▸ **TO-DO ITEM**
Copy the hitchhiking account below in full, word for word.

Stardriver talked to his truck the way I talked to my cat. Pure animism. Mike crashed in the back most of the way, still toothached. The rocks turned out to be exactly that. They were kind of pretty. We made good time going over Mt. Shasta at night. The brakes were bad. Then Oregon, sweet Oregon, all-time together state. The freeways and roads are actually empty of trash. They look naked. Oregon allows hitchhiking on the freeways. No on-ramp-waiting bullshit. The driveshaft was rubbing seriously by now. It was physically and spiritually painful to pass all the freeway hitchers. Four freaks in a big pickup; we drew some ugly stares. By 5:00 p.m. the day after Redding, Stardriver was dropping us at one of the two on-ramps in the university district of Seattle, the best hitching in town. Washington State is no freeway hitching again.

Thirty minutes after drop-off and we had a ride to Vancouver. Hitching across the border is tricky. The Canadian authorities will turn you back if they think you’re indigent. The best deal is to stash packs, etc. in the trunk and work out a simple cover story with the driver. Shopping in Vancouver, blah-blah, worked for us. Coming back across you can expect to have the American authorities run a warrant check. Sweet hitch- hiker to Vancouver, 1975. Arrival time: 7:30 p.m., 25 July.

RETURN TRIP

I looked up a friend in Seattle. Mike went on ahead, and after a few days I followed, this time taking I-5 to Portland, then over to the coast routes 1 and 101, slower, but no mosquitoes. On the return trip I logged 16 rides and the average elapsed waiting time per ride was 30 minutes. The longest ride traversed 350 miles, the shortest 1/4 of a mile. I liked every person I met. My random scribblings include the following: on back of No Hitchhiking sign, Mt. Vernon. Wash.: “I think I ate too many mushrooms. No Dope. No Ride. No Hope. I Died.” Underneath: “Me, too,” and the basic “No more freedom, too many Pigs.” U-district on-ramp, Seattle, I-5 heading south. Wasted, 35-minute wait, new Monte Carlo, rich 40ish swinger driving: “I don’t smoke, don’t drink, don’t like any sports or games. My thing is balling women.” Neat stories about orgies with nuns in St. Louis, etc.

▸ **GIVEN INFORMATION**

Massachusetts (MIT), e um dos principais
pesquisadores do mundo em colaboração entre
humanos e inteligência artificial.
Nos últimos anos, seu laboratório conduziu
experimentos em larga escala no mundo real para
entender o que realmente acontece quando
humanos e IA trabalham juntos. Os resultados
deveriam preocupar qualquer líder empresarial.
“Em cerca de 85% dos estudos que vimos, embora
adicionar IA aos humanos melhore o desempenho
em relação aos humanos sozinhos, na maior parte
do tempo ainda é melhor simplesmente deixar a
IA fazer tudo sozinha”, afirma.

▸ **TASK RESPONSE**
Stardriver talked to his truck the way I talked to my cat. Pure animism. Mike crashed in the back most of the way, still toothached. The rocks turned out to be exactly that. They were kind of pretty. We made good time going over Mt. Shasta at night. The brakes were bad. Then Oregon, sweet Oregon, all-time together state. The freeways and roads are actually empty of trash. They look naked. Oregon allows hitchhiking on the freeways. No on-ramp-waiting bullshit. The driveshaft was rubbing seriously by now. It was physically and spiritually painful to pass all the freeway hitchers. Four freaks in a big pickup; we drew some ugly stares. By 5:00 p.m. the day after Redding, Stardriver was dropping us at one of the two on-ramps in the university district of Seattle, the best hitching in town. Washington State is no freeway hitching again.

Thirty minutes after drop-off and we had a ride to Vancouver. Hitching across the border is tricky. The Canadian authorities will turn you back if they think you’re indigent. The best deal is to stash packs, etc. in the trunk and work out a simple cover story with the driver. Shopping in Vancouver, blah-blah, worked for us. Coming back across you can expect to have the American authorities run a warrant check. Sweet hitch- hiker to Vancouver, 1975. Arrival time: 7:30 p.m., 25 July.

RETURN TRIP

I looked up a friend in Seattle. Mike went on ahead, and after a few days I followed, this time taking I-5 to Portland, then over to the coast routes 1 and 101, slower, but no mosquitoes. On the return trip I logged 16 rides and the average elapsed waiting time per ride was 30 minutes. The longest ride traversed 350 miles, the shortest 1/4 of a mile. I liked every person I met. My random scribblings include the following: on back of No Hitchhiking sign, Mt. Vernon. Wash.: “I think I ate too many mushrooms. No Dope. No Ride. No Hope. I Died.” Underneath: “Me, too,” and the basic “No more freedom, too many Pigs.” U-district on-ramp, Seattle, I-5 heading south. Wasted, 35-minute wait, new Monte Carlo, rich 40ish swinger driving: “I don’t smoke, don’t drink, don’t like any sports or games. My thing is balling women.” Neat stories about orgies with nuns in St. Louis, etc.